The Theatreguide.London Review
Hampstead Theatre Autumn 2021
Jessie (Rebecca Night) is amiably busy with household chores as she chats with her mother Thelma (Stockard Channing) in Marsha Norman’s 1981 play Night Mother.
This might be a scene from any American family drama with characters swapping anecdotes, joking and recalling family members, except that in the first minutes Jessie (Rebecca Night) casually mentions she is going to kill herself.
‘Very funny’ Thelma replies, not quite believing her daughter is serious. She tells Jessie ‘people don't really kill themselves.. and you're as normal as they come.’

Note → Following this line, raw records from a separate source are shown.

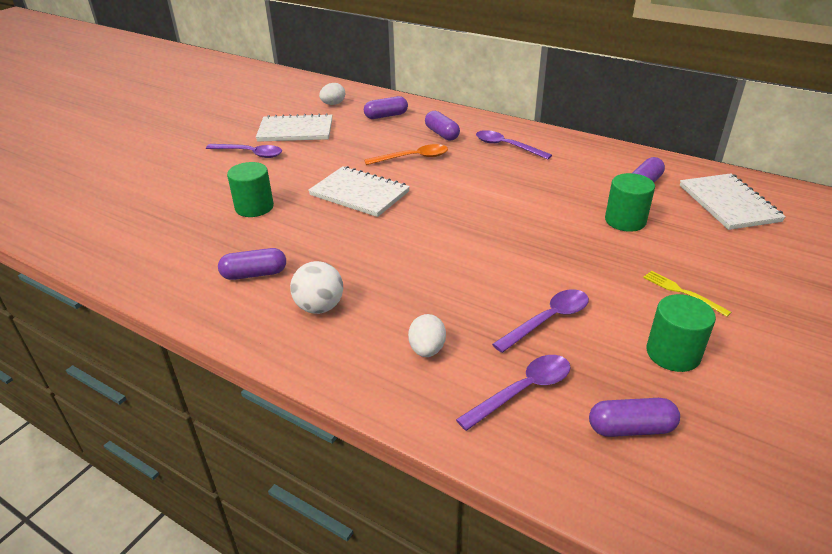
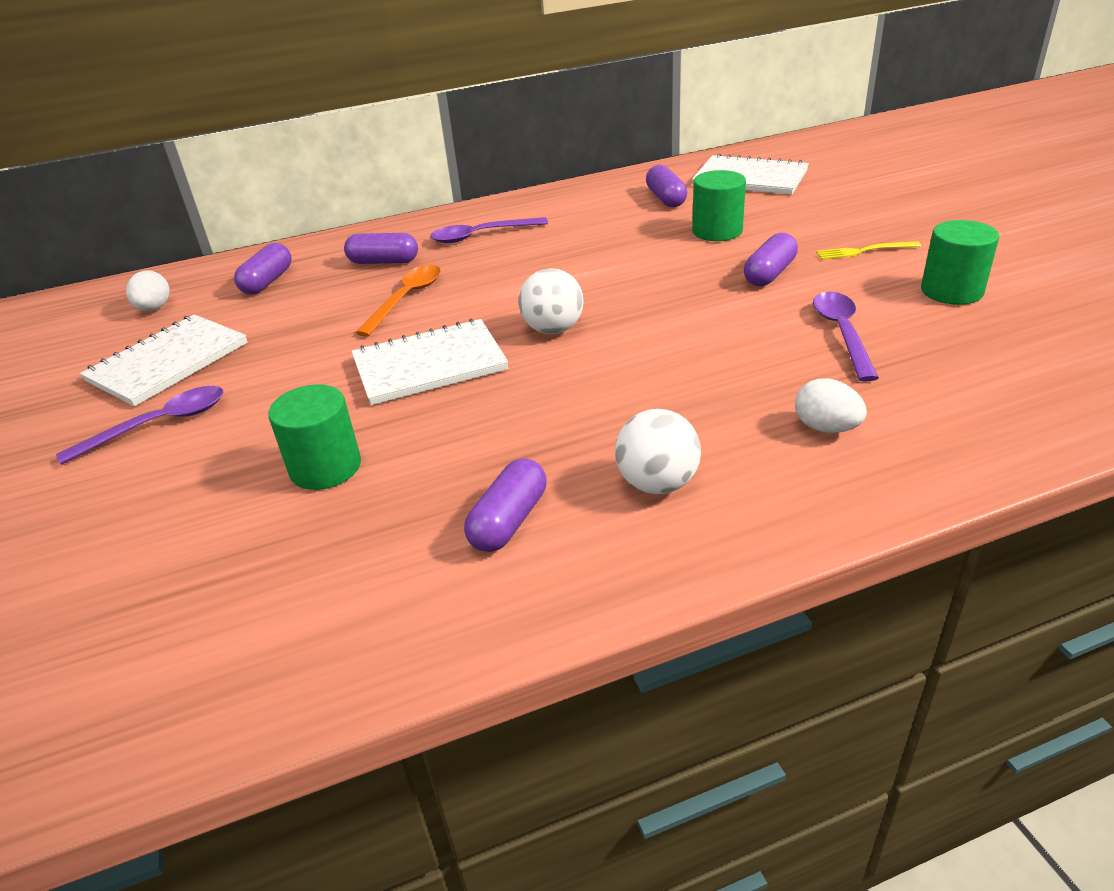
camera: 50 degrees left, 0 degrees up
purple spoon [456,355,571,431] -> none
purple capsule [589,398,680,437] -> purple capsule moved to [744,233,798,286]
none -> white ball [519,268,584,334]

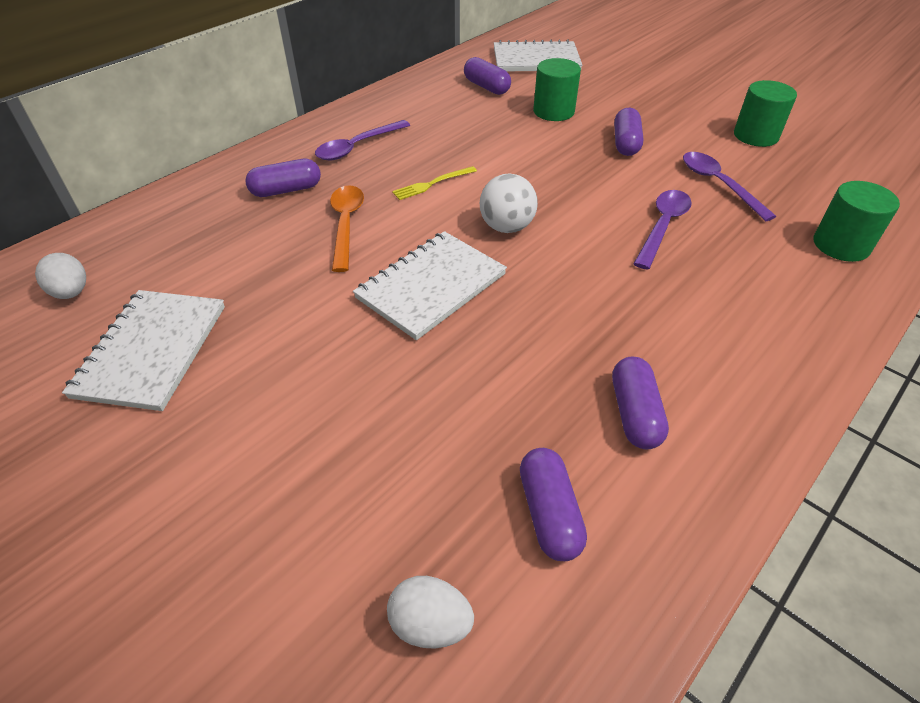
camera: 30 degrees left, 10 degrees up
purple spoon [56,386,223,465] -> purple spoon moved to [633,190,692,270]
purple capsule [234,243,292,294] -> purple capsule moved to [520,448,587,561]
green cylinder [268,384,361,490] -> green cylinder moved to [814,181,900,262]
white ball [615,409,701,494] -> none
white egg [795,379,867,433] -> white egg moved to [387,576,474,649]
yellow fork [816,241,921,260] -> yellow fork moved to [392,166,477,200]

Nevertheless, as Jessie busies herself with organising her mother’s larder, emptying the rubbish bin and filling jars with sweets, Thelma tries to find out why she wants to do such a terrible thing and persuade her not to.

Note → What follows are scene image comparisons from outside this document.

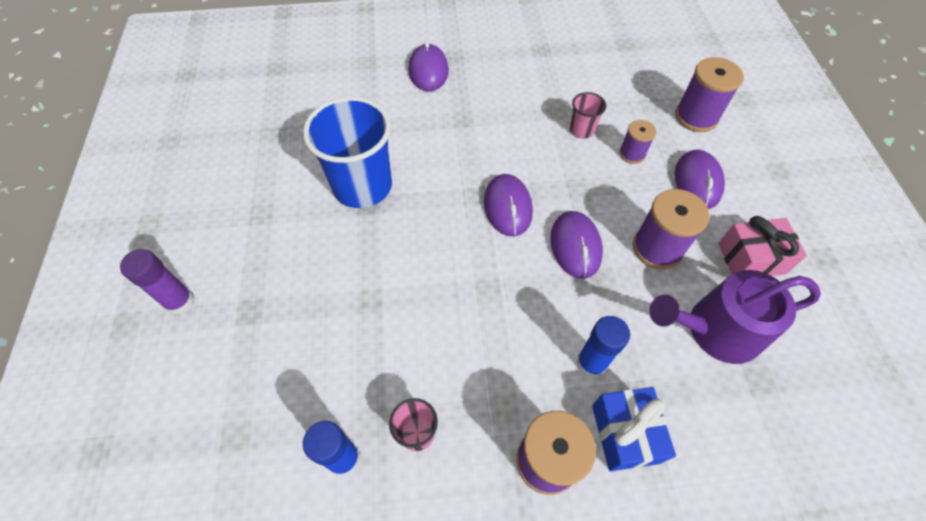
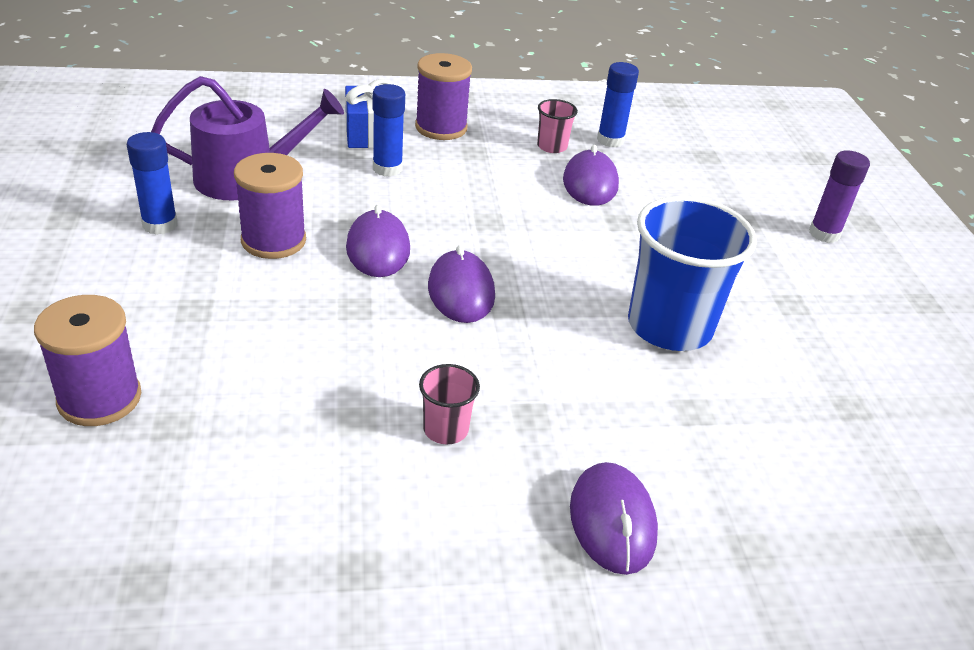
camera: 175 degrees right, 20 degrees down
pink cup [570,92,606,139] -> pink cup moved to [419,364,480,445]
purple spool [619,120,656,164] -> none
purple mouse [675,150,725,209] -> purple mouse moved to [563,145,619,206]
pink gift [718,216,807,276] -> blue glue stick [127,132,178,235]

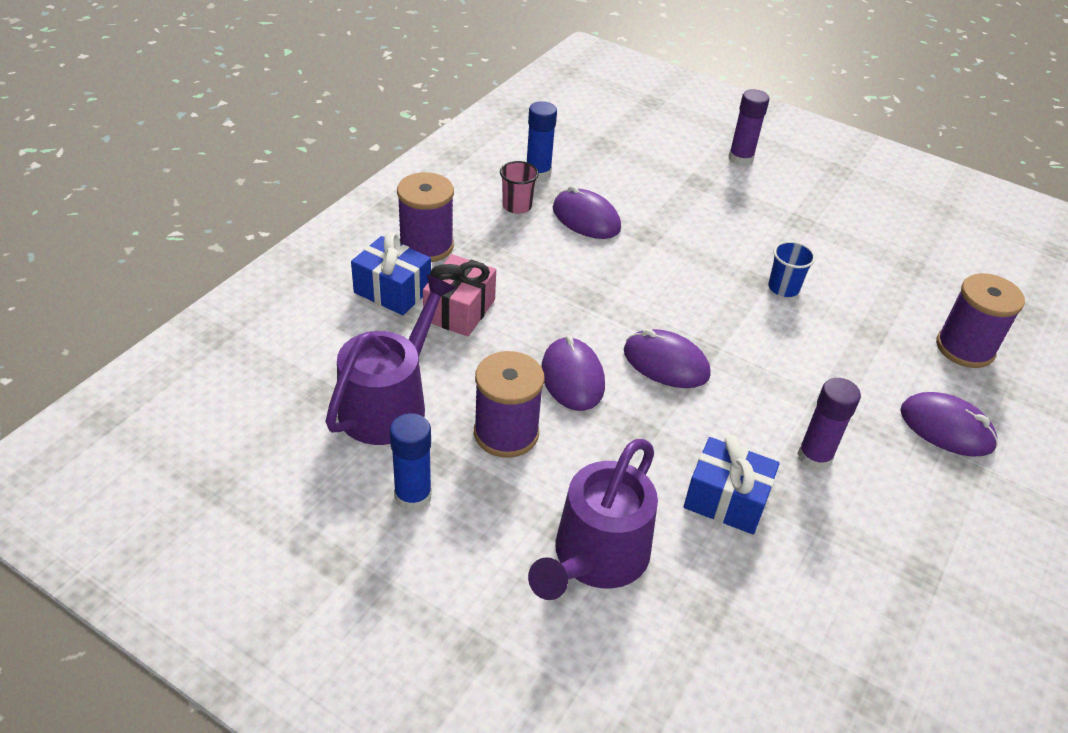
camera: 50 degrees left, 5 degrees up
purple spool [34,295,141,426] -> purple spool moved to [936,273,1025,368]
purple mouse [346,205,410,277] -> purple mouse turned 45 degrees clockwise [541,335,605,411]
blue glue stick [373,84,405,177] -> pink gift [423,254,496,336]
pink cup [419,364,480,445] -> purple glue stick [797,378,861,471]
blue cup [628,196,757,351] -> blue cup [768,241,815,297], size x0.45
none -> purple watering can [528,439,658,600]
none -> blue gift [684,435,780,534]

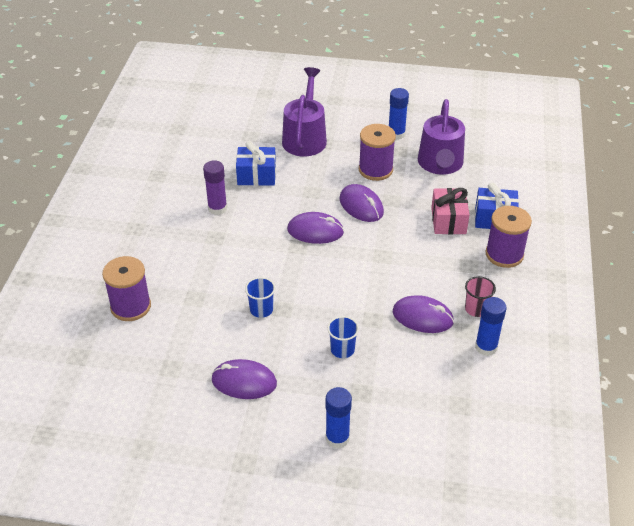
camera: 160 degrees right, 0 degrees up
purple glue stick [729,89,769,166] -> blue glue stick [325,387,352,449]
purple mouse [900,392,998,457] -> purple mouse moved to [212,359,277,399]
none -> blue cup [327,316,359,358]

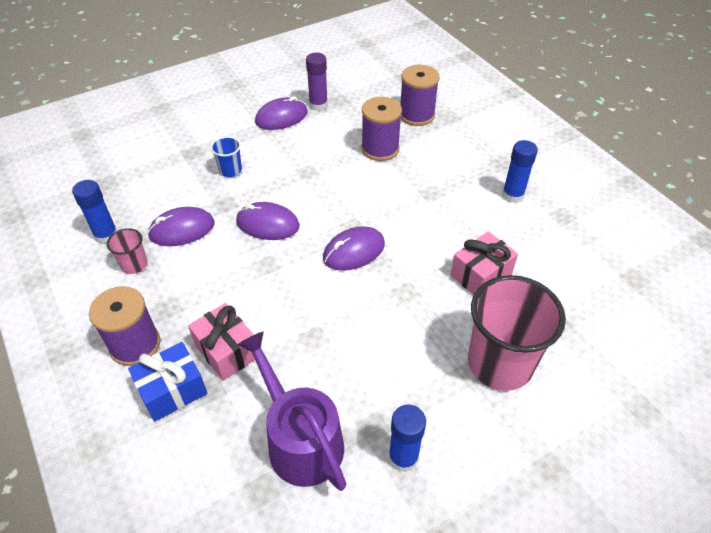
camera: 140 degrees right, 5 degrees up
purple glue stick [203,160,227,215] -> purple glue stick moved to [306,53,328,111]
blue gift [236,141,276,186] -> pink gift [450,231,518,295]
blue cup [245,277,275,318] -> none
purple watering can [282,67,327,156] -> pink cup [468,275,566,391]
blue glue stick [325,387,352,449] -> blue glue stick moved to [502,140,538,203]
purple mouse [340,184,384,222] -> purple mouse moved to [236,202,300,240]
purple spool [359,124,396,181] -> purple spool moved to [361,97,402,161]

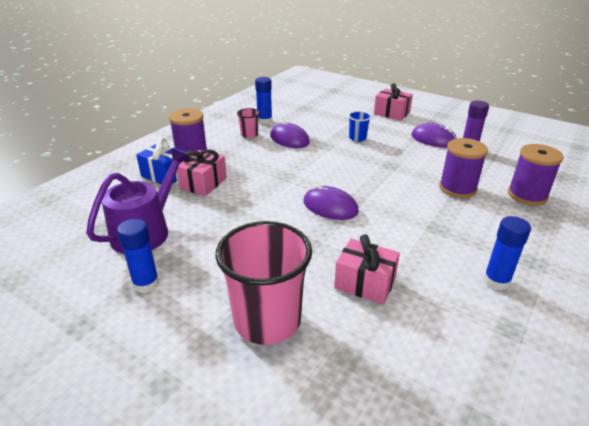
camera: 65 degrees right, 15 degrees down
purple mouse [236,202,300,240] -> none
none -> pink gift [374,83,413,121]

Jessie mentions various difficulties of a dysfunctional family but nothing seems to be the key to her decision. Practical and lacking any variation in emotion or objective, she continues moving about the house arranging things for her departure.
Stockard Channing gives a fine performance as a mother unused to showing emotion or affection. There can be few mothers who look as awkward as Thelma about touching their daughter. Yet this adds to a rather cold and remote depiction of their relationship. It is hard to imagine they are really mother and daughter.
The director Roxana Silbert gives us a very clear production with moments of humour but she doesn't give it much shading as if to convince us of the mundane nature of suicide. Instead, the play takes eighty minutes of unfocused chat with no dramatic tension or surprises to reach the conclusion we expect.